En bon éducateur, le Frère Scubilion aimait catéchiser. Avec entrain, il concevait de savoureuses leçons de catéchisme. Son amour des jeunes et sa jovialité le poussaient à emmener ses élèves de Sainte-Marie explorer les Hauts de la Ravine-des-Chèvres ou les grottes des Trois-Trous; ou même il tentait avec eux l’ascension du Piton du Charpentier. Ces excursions étaient aussi des pèlerinages: on visitait l’église de la Rivière-des-Pluies ou Notre-Dame de Bel-Air ou Notre-Dame de Bon-Secours. Dans la lumière du monde, le Frère faisait découvrir aussi la lumière de l’âme, la lumière du Christ.

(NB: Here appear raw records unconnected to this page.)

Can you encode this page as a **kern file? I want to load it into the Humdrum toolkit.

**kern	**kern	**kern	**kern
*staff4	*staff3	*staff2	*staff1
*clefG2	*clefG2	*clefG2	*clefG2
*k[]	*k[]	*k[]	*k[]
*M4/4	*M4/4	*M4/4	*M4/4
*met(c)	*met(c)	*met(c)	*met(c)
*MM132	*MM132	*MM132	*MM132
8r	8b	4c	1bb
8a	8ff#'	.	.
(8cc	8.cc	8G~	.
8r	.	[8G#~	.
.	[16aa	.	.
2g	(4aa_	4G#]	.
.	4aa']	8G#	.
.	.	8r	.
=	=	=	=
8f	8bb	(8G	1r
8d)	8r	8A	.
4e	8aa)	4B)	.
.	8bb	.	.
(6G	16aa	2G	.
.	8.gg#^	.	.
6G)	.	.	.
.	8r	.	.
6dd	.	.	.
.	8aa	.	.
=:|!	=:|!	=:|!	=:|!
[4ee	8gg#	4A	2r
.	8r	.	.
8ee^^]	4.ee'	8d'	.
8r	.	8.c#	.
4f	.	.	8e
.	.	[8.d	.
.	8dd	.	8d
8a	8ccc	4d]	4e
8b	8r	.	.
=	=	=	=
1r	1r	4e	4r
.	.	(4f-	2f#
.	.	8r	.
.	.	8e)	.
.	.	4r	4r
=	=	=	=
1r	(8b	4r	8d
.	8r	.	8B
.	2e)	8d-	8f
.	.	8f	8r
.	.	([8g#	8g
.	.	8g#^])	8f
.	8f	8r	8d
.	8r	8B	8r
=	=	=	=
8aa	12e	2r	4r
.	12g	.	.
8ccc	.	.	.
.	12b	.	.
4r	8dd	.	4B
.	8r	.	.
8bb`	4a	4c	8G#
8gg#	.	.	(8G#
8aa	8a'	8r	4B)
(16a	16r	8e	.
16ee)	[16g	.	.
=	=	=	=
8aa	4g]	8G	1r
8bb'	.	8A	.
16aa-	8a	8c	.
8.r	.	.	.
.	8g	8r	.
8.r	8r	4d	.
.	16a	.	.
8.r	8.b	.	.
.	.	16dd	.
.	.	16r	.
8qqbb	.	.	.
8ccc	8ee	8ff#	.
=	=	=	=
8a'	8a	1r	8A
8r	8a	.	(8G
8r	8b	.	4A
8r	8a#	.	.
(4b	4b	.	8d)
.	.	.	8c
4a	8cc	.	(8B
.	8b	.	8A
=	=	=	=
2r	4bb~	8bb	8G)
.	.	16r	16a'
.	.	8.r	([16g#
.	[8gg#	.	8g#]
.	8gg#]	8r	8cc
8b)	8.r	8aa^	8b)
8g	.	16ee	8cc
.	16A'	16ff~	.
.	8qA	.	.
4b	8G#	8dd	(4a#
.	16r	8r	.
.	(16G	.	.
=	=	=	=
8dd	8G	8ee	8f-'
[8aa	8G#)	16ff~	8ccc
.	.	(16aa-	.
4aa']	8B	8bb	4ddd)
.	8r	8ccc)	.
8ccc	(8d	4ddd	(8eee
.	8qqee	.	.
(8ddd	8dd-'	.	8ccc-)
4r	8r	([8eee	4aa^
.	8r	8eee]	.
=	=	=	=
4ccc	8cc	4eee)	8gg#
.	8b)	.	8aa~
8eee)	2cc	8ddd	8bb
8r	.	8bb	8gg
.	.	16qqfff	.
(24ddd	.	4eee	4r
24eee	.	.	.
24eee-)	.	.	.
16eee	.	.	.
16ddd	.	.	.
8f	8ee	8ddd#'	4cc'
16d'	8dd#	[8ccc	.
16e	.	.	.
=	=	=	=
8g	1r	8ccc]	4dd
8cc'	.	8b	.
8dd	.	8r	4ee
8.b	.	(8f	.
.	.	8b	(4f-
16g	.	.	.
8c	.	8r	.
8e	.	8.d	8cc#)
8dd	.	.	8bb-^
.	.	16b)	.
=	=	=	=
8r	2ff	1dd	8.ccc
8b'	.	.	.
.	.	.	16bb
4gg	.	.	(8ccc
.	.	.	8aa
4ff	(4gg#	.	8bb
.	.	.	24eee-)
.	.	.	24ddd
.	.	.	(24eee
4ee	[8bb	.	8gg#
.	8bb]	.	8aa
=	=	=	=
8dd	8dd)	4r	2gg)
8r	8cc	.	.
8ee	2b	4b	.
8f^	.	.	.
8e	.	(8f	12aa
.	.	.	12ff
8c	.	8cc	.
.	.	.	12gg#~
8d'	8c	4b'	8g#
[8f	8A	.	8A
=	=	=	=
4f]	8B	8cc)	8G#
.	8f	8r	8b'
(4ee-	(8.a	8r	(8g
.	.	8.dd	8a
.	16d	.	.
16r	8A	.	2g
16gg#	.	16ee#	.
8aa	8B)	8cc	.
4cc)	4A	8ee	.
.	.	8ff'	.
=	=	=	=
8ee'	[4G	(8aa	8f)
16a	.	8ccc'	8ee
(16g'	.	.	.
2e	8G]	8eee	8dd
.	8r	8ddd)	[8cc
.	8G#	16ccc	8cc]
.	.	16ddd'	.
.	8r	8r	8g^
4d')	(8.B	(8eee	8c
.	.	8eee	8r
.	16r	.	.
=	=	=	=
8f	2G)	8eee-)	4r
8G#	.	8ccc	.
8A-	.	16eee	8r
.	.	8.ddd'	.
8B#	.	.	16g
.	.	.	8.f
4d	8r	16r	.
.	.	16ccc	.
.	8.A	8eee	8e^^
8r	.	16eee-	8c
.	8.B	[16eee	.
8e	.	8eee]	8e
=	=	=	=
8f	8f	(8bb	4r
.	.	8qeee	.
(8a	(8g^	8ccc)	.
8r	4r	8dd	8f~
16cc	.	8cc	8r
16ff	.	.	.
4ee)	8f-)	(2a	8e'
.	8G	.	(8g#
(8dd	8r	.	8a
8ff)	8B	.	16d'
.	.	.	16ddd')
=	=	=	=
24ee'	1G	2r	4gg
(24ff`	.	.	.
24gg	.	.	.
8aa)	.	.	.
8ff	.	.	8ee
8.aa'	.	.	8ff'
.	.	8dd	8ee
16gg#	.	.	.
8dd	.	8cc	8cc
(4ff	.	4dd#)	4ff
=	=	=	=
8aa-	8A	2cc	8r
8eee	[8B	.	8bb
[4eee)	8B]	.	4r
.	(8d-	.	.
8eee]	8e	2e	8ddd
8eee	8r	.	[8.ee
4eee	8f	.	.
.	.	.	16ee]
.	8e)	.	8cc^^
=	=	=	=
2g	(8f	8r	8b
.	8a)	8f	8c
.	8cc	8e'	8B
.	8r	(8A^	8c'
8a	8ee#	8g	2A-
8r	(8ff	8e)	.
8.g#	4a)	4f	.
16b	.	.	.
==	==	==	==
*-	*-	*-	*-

5. Le Frère Scubilion a compris et a vécu l’amour du prochain dans sa dimension évangélique. Dans toute personne, il a su voir l’image et la ressemblance de Dieu. Il a aimé à la manière de Dieu. Dans le sillage de saint Jean-Baptiste de la Salle, fondateur des Frères des Ecoles chrétiennes, il a manifesté une grande tendresse pour ceux qui lui étaient confiés. Il les a aidés à prendre confiance, à se pardonner mutuellement, à donner un sens à leur vie, à marcher vers l’espérance, et il s’est distingué au service des malades, montrant beaucoup de compassion à ses frères en détresse. Il a pratiqué la charité dont l’Apôtre Paul s’est fait le chantre admirable dans sa Lettre aux Corinthiens que nous avons écoutée ensemble: «L’amour prend patience, l’amour rend service; l’amour ne jalouse pas; il ne se vante pas, ne se gonfle pas d’orgueil; il ne fait rien de malhonnête; il ne cherche pas son intérêt; il ne s’emporte pas; il n’entretient pas de rancune; il ne se réjouit pas de ce qui est mal, mais il trouve sa joie dans ce qui est vrai; il supporte tout, il fait confiance en tout il espère tout, il endure tout»[4].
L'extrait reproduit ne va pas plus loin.